> _WHAT IS EXPECTED_:
Range to reproduce from the entries below: the line with "wall art: none [406,68,507,187]", the line with "kettle: present [110,176,198,279]", and every line in between. Give them exactly and give nothing else.

BEGIN PROVIDED ENTRIES

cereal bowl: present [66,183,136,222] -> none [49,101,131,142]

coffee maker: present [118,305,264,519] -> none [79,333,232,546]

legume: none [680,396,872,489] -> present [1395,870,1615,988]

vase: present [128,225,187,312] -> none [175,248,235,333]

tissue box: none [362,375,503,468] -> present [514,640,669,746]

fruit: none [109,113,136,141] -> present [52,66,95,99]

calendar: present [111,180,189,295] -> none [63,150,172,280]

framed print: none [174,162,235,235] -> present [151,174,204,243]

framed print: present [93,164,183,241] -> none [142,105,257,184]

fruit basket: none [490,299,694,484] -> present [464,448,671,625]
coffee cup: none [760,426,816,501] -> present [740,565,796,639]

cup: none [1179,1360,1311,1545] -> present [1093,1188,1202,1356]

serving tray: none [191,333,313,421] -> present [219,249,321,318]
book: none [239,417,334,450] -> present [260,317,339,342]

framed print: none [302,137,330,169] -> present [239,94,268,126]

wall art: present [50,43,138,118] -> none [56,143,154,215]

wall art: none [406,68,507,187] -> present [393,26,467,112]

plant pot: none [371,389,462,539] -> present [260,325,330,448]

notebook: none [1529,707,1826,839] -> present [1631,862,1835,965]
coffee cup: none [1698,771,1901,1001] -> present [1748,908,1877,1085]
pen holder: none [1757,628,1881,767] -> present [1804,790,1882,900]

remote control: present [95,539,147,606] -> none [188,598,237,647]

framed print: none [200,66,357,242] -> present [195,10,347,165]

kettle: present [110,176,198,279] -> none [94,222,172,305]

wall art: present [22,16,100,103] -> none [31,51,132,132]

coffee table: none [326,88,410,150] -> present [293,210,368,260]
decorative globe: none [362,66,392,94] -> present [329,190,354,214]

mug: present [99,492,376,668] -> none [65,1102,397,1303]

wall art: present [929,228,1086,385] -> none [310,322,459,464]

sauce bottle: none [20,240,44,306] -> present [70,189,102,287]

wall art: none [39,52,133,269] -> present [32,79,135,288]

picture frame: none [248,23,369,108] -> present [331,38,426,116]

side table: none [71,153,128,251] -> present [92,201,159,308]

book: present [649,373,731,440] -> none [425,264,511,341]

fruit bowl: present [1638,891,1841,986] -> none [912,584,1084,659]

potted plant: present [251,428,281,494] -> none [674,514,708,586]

END PROVIDED ENTRIES

> _PROBLEM SOLUTION_:
wall art: none [406,68,507,187] -> present [393,26,467,112]

plant pot: none [371,389,462,539] -> present [260,325,330,448]

notebook: none [1529,707,1826,839] -> present [1631,862,1835,965]
coffee cup: none [1698,771,1901,1001] -> present [1748,908,1877,1085]
pen holder: none [1757,628,1881,767] -> present [1804,790,1882,900]

remote control: present [95,539,147,606] -> none [188,598,237,647]

framed print: none [200,66,357,242] -> present [195,10,347,165]

kettle: present [110,176,198,279] -> none [94,222,172,305]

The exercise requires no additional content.